Hi Adam,adampembs wrote:. . . My main reason for a dedicated camera is for size measurements of spores. . . .
If you were to use Micam software (possibly other scope software would work in a similar manner), provided that you can hold the camera such that you are pretty constant in the field of view you get, then you don't actually need a dedicated camera, or indeed, any camera that's physically attached to the scope.
All you would need to do would be to photograph a stage graticule using each of the objectives. - Put those photos in a folder, then open them in Micam. You can then calibrate Micam for your scope/camera, from each photo (for each objective) in the series.
To calibrate (for each objective), you open the photo, type in the lens magnification, draw a measurement line between two known points, tell Micam the length of the line in microns. store the settings - job done.
Once that's done, you can simply take photos as you have been doing, store them in a folder, open them from your selected folder in the "Measuring Window" in Micam, and add any measurements, scale-bar, etc.
Micam has now been calibrated, so now knows the length of any measurement line it draws, and automatically shows the length in figures, at the end of each measured line. The only thing you have to remember, is to tell it which objective has been used to take the photo.
NB: The above photo is one of the shots that I did to check the calibration.
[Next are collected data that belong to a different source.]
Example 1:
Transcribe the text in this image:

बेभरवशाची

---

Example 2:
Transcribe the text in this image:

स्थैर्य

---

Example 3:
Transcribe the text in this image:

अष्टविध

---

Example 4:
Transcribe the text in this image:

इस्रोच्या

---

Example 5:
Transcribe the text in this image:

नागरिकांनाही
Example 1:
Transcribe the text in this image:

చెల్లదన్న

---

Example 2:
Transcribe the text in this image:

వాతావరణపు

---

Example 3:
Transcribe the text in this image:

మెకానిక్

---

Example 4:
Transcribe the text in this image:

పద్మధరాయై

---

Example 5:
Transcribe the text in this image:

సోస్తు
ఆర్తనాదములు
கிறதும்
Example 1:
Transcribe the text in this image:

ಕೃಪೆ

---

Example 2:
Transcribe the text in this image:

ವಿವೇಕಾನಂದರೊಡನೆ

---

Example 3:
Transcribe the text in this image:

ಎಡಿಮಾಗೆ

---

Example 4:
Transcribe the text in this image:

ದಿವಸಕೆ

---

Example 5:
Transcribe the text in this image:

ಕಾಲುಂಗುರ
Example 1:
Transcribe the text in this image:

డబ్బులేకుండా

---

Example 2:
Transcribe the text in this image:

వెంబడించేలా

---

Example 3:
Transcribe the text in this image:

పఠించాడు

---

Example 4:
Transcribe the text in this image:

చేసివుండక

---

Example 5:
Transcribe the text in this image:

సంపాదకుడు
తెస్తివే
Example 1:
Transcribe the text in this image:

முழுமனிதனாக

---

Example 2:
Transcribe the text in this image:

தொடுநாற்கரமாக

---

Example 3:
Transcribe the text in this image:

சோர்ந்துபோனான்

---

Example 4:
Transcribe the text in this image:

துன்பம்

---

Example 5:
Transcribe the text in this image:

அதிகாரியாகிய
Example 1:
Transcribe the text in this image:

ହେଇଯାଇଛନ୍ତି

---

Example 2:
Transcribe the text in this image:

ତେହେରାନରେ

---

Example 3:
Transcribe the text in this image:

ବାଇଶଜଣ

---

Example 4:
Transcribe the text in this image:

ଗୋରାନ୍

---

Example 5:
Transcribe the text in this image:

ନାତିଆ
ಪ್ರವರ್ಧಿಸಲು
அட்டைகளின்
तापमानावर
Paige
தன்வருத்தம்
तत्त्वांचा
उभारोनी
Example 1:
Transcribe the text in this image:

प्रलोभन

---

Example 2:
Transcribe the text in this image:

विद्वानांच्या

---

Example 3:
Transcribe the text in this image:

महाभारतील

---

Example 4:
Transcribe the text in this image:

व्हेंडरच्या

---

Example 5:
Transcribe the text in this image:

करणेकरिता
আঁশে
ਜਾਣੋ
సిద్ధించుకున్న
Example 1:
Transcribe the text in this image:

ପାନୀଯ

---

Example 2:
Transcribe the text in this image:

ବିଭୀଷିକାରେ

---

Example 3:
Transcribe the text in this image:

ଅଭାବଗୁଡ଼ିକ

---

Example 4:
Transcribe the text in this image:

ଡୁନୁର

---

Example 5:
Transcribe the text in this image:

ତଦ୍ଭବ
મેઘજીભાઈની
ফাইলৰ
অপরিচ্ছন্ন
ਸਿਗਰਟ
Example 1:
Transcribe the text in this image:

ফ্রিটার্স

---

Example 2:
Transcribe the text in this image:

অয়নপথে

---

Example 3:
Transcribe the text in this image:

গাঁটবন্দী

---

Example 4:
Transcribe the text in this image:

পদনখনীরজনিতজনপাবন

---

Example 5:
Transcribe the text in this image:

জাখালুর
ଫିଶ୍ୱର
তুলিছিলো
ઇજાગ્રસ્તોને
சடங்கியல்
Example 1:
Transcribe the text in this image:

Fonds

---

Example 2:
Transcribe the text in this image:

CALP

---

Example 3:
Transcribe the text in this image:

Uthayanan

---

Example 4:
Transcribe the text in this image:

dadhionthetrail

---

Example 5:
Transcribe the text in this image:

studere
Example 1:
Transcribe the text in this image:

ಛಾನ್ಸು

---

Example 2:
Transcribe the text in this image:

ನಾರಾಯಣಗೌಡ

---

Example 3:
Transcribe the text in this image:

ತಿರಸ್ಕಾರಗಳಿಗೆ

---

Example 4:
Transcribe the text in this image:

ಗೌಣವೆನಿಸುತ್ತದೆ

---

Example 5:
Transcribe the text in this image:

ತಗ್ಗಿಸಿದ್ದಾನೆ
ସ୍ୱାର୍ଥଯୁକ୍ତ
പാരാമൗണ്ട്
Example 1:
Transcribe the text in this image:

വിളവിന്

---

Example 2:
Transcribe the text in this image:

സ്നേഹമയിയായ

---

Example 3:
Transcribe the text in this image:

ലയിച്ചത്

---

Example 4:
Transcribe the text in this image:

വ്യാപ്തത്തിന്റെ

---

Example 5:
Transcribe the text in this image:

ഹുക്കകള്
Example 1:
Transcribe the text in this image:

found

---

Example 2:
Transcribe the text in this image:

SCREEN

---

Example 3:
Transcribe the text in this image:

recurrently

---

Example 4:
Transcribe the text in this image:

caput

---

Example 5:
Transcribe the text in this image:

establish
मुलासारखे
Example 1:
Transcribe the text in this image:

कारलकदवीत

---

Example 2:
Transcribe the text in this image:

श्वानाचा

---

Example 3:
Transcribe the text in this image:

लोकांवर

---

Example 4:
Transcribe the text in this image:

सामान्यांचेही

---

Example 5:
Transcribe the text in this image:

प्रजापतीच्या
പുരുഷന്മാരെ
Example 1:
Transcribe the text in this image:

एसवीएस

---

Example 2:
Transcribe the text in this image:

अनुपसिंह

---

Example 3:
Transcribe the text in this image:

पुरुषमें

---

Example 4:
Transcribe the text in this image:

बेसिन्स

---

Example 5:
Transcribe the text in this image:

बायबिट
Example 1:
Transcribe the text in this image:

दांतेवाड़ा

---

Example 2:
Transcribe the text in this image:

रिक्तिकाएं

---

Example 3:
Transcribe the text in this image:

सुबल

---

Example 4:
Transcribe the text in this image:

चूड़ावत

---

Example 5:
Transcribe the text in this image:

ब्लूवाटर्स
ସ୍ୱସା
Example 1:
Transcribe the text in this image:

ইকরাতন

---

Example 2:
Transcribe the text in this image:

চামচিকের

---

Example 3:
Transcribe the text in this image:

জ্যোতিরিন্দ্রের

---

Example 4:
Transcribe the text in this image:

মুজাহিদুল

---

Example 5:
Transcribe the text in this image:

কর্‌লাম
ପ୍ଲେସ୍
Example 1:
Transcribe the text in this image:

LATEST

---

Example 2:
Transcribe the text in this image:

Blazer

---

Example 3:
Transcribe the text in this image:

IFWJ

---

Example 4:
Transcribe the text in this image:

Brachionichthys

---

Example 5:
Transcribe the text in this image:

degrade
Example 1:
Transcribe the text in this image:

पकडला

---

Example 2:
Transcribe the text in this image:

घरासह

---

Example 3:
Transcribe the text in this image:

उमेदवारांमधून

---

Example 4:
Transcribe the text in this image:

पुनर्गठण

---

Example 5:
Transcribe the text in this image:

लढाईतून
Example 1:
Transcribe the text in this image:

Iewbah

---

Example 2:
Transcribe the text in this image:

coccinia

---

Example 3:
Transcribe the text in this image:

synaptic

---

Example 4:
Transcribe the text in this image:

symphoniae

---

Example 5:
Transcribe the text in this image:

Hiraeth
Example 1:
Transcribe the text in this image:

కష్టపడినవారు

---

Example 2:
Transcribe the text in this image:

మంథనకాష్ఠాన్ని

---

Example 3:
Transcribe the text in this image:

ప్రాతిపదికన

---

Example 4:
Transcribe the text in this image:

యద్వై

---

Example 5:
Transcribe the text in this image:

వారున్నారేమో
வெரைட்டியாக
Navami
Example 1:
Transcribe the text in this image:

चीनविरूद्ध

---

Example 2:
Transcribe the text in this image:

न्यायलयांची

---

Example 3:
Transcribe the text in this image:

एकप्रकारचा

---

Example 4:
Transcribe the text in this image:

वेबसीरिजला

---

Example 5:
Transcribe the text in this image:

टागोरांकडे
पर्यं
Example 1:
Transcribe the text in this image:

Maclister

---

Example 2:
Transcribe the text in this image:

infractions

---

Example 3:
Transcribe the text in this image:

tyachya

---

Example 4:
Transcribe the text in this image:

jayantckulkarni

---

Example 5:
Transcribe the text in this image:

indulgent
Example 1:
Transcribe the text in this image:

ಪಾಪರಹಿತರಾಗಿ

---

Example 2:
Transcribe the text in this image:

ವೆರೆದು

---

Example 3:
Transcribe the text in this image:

I simply drew a line between the two points on the photo, and Micam said that the distance was 100µ - which was correct, and thus confirmed that Micam was correctly calibrated for the lens in question.
Provided that you can keep the camera in a reasonably constant position relative to the scope, for every photo you take, (and obviously don't alter the zoom etc, etc.), then your measurements will be reasonably accurate.
Might be worth a try in the meantime, until you decide which route you want to take in getting a scope camera?